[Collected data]
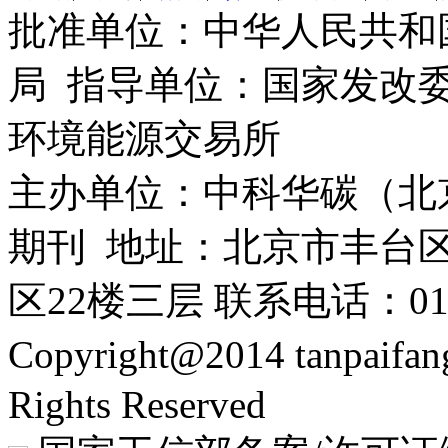
批准单位：中华人民共和
局 指导单位：国家发改委
环境能源交易所
主办单位：中科华碳（北
期刊 地址：北京市丰台区
区22楼三层 联系电话：010-
Copyright@2014 tanpaifa
Rights Reserved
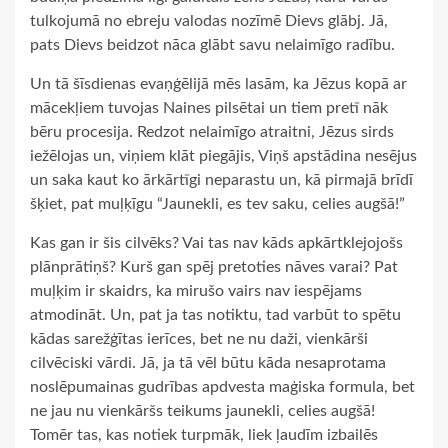
tulkojumā no ebreju valodas nozīmē Dievs glābj. Jā,
pats Dievs beidzot nāca glābt savu nelaimīgo radību.
Un tā šīsdienas evaņģēlijā mēs lasām, ka Jēzus kopā ar
mācekļiem tuvojas Naines pilsētai un tiem pretī nāk
bēru procesija. Redzot nelaimīgo atraitni, Jēzus sirds
iežēlojas un, viņiem klāt piegājis, Viņš apstādina nesējus
un saka kaut ko ārkārtīgi neparastu un, kā pirmajā brīdī
šķiet, pat muļķīgu “Jaunekli, es tev saku, celies augšā!”
Kas gan ir šis cilvēks? Vai tas nav kāds apkārtklejojošs
plānprātiņš? Kurš gan spēj pretoties nāves varai? Pat
muļķim ir skaidrs, ka mirušo vairs nav iespējams
atmodināt. Un, pat ja tas notiktu, tad varbūt to spētu
kādas sarežģītas ierīces, bet ne nu daži, vienkārši
cilvēciski vārdi. Jā, ja tā vēl būtu kāda nesaprotama
noslēpumainas gudrības apdvesta maģiska formula, bet
ne jau nu vienkāršs teikums jaunekli, celies augšā!
Tomēr tas, kas notiek turpmāk, liek ļaudīm izbailēs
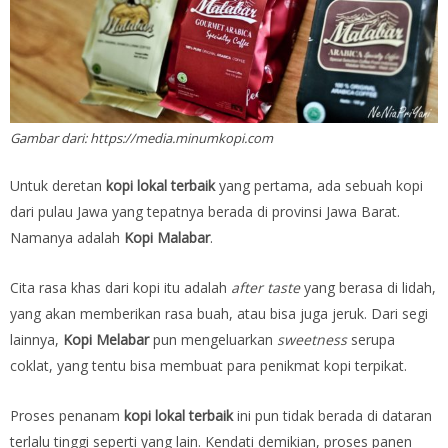
Gambar dari: https://media.minumkopi.com
Untuk deretan
kopi lokal terbaik
yang pertama, ada sebuah kopi
dari pulau Jawa yang tepatnya berada di provinsi Jawa Barat.
Namanya adalah
Kopi Malabar
.
Cita rasa khas dari kopi itu adalah
after taste
yang berasa di lidah,
yang akan memberikan rasa buah, atau bisa juga jeruk. Dari segi
lainnya,
Kopi Melabar
pun mengeluarkan
sweetness
serupa
coklat, yang tentu bisa membuat para penikmat kopi terpikat.
Proses penanam
kopi lokal terbaik
ini pun tidak berada di dataran
terlalu tinggi seperti yang lain. Kendati demikian, proses panen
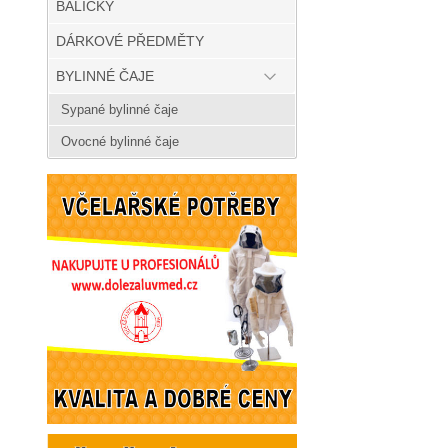
BALÍČKY
DÁRKOVÉ PŘEDMĚTY
BYLINNÉ ČAJE
Sypané bylinné čaje
Ovocné bylinné čaje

Your task – Turn every line of the records above into a JSON list of strings, with one string per line and blank lines omitted. Leave the pictures out of the list.

Problem solution –
[
  "批准单位：中华人民共和",
  "局 指导单位：国家发改委",
  "环境能源交易所",
  "主办单位：中科华碳（北",
  "期刊 地址：北京市丰台区",
  "区22楼三层 联系电话：010-",
  "Copyright@2014 tanpaifa",
  "Rights Reserved",
  "tulkojumā no ebreju valodas nozīmē Dievs glābj. Jā,",
  "pats Dievs beidzot nāca glābt savu nelaimīgo radību.",
  "Un tā šīsdienas evaņģēlijā mēs lasām, ka Jēzus kopā ar",
  "mācekļiem tuvojas Naines pilsētai un tiem pretī nāk",
  "bēru procesija. Redzot nelaimīgo atraitni, Jēzus sirds",
  "iežēlojas un, viņiem klāt piegājis, Viņš apstādina nesējus",
  "un saka kaut ko ārkārtīgi neparastu un, kā pirmajā brīdī",
  "šķiet, pat muļķīgu “Jaunekli, es tev saku, celies augšā!”",
  "Kas gan ir šis cilvēks? Vai tas nav kāds apkārtklejojošs",
  "plānprātiņš? Kurš gan spēj pretoties nāves varai? Pat",
  "muļķim ir skaidrs, ka mirušo vairs nav iespējams",
  "atmodināt. Un, pat ja tas notiktu, tad varbūt to spētu",
  "kādas sarežģītas ierīces, bet ne nu daži, vienkārši",
  "cilvēciski vārdi. Jā, ja tā vēl būtu kāda nesaprotama",
  "noslēpumainas gudrības apdvesta maģiska formula, bet",
  "ne jau nu vienkāršs teikums jaunekli, celies augšā!",
  "Tomēr tas, kas notiek turpmāk, liek ļaudīm izbailēs",
  "Gambar dari: https://media.minumkopi.com",
  "Untuk deretan",
  "kopi lokal terbaik",
  "yang pertama, ada sebuah kopi",
  "dari pulau Jawa yang tepatnya berada di provinsi Jawa Barat.",
  "Namanya adalah",
  "Kopi Malabar",
  ".",
  "Cita rasa khas dari kopi itu adalah",
  "after taste",
  "yang berasa di lidah,",
  "yang akan memberikan rasa buah, atau bisa juga jeruk. Dari segi",
  "lainnya,",
  "Kopi Melabar",
  "pun mengeluarkan",
  "sweetness",
  "serupa",
  "coklat, yang tentu bisa membuat para penikmat kopi terpikat.",
  "Proses penanam",
  "kopi lokal terbaik",
  "ini pun tidak berada di dataran",
  "terlalu tinggi seperti yang lain. Kendati demikian, proses panen",
  "BALÍČKY",
  "DÁRKOVÉ PŘEDMĚTY",
  "BYLINNÉ ČAJE",
  "Sypané bylinné čaje",
  "Ovocné bylinné čaje"
]